Деррик был неплохой компанией, но он разговорчивый и почти на десять лет моложе меня, так что я все утро страдал от его проблем с девушками
— Я слышал, он уже висит на ниточке. Рей отстранит его, если он хоть чихнет в ту сторону. Ты слышал, что случилось при обыске несколько недель назад?
— Я там был.
— Да ладно! Ты видел, как на него плюнули? Я слышал, он брызнул спреем в того парня, и это не было оправданным.
— А что, на тебя никогда не плевали? — я выгнул бровь, широко улыбаясь, пока мы поднимались по лестнице на второй уровень в отсеке Г.
— Нет. Никогда. Я всего месяц проработал в колонии общего режима и перевелся сюда. Весной закончил колледж.
— Такой молоденький и зеленый.
— Это распространено? На тебя плевали?
— Столько раз, что и не сосчитать. Это как боевое крещение, если ты работаешь в тюрьме, друг мой. Вот погоди немножко.
— Бл*ть, это мерзко.
Мы пришли к камере для трансфера и встретились с ответственными надзирателями, после чего сверились с центром, чтобы получить добро на трансфер. Деррик провел заключенного через все стадии досмотра — ему нравился контроль, а мне было все равно.
Я проверил комбинезон мужчины, и как только все было готово, мы надели на него наручники и повели к лазарету.
Заключенный много раз кашлял, не разжимая губ, и его грудь сотрясали-таки приступы кашля, что даже я догадывался — пневмония вовсе не отступила, а ведь я далеко не доктор. Он выглядел бледным и вялым, несколько раз спотыкался в ножных оковах и замедлял нас.
— Ты нормально себя чувствуешь, приятель? — спросил я, когда нам пришлось помедлить, чтобы он справился с ожесточенным приступом кашля.
Он согнулся пополам, едва не выкашливая свои легкие, но нам приходилось сохранять бдительность, поскольку заключенные славились умением быстро напасть и использовать ситуацию себе на руку, если думали, что мы расслабились.
— Чувствую себя дерьмом.

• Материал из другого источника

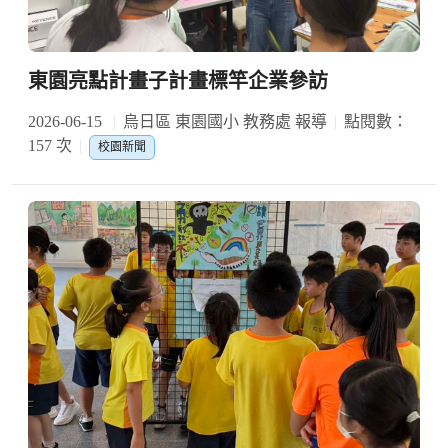
東園亮點計畫子計畫標竿企業參訪
2026-06-15
烏日區 東園國小 教務處 報導
點閱數：
157 次
校園新聞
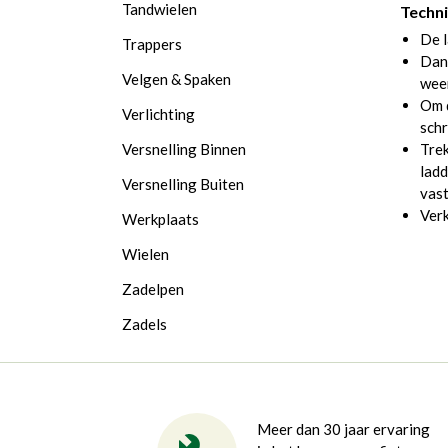
Tandwielen
Techni
De l
Trappers
Dank
Velgen & Spaken
weer
Om d
Verlichting
schr
Trek
Versnelling Binnen
ladd
Versnelling Buiten
vast
Ver
Werkplaats
Wielen
Zadelpen
Zadels
Meer dan 30 jaar ervaring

Может, если бы они не тянули так долго с лекарствами, мне бы не было так плохо.
Жалобы о болезнях заключенных нередко игнорировались. Многие притворялись, чтобы получить ненужный визит в лазарет. Чаще всего заключенному надо было находиться на пороге смерти, чтобы его услышали и отвели к доктору. Еще один изъян системы. Еще один пример дурного обращения с людьми за решетками.
Многие умирали из-за того, что их болезни вроде пневмонии или рака не лечили, хотя им можно было помочь.

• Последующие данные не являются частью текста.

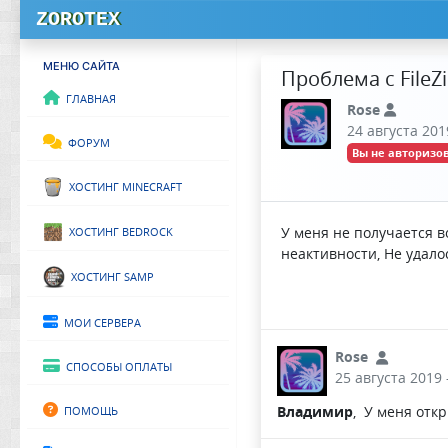
ZOROTEX
МЕНЮ САЙТА
Проблема с FileZi
Главная
Rose
24 августа 201
Форум
Вы не авторизов
Хостинг Minecraft
Хостинг Bedrock
У меня не получается в
неактивности, Не удало
Хостинг SAMP
Мои сервера
Rose
Способы оплаты
25 августа 2019 
Помощь
Владимир
, У меня отк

Мы пошли дальше, довели пациента до доктора и стояли на страже, пока у скованного заключенного взяли несколько анализов и осмотрели. Ожидалось, что мы отведем его обратно в камеру после осмотра.
— Мне придется на какое-то время оставить его здесь, джентльмены. Ему нужна капельница с антибиотиками.
Мы помогли с трансфером в охраняемое крыло лазарета и приковали переведенного пациента к кровати. Его серый цвет кожи и впалые щеки не прибавляли его образу опасности, но даже с физическими признаками его ослабленного состояния мы сохраняли бдительность.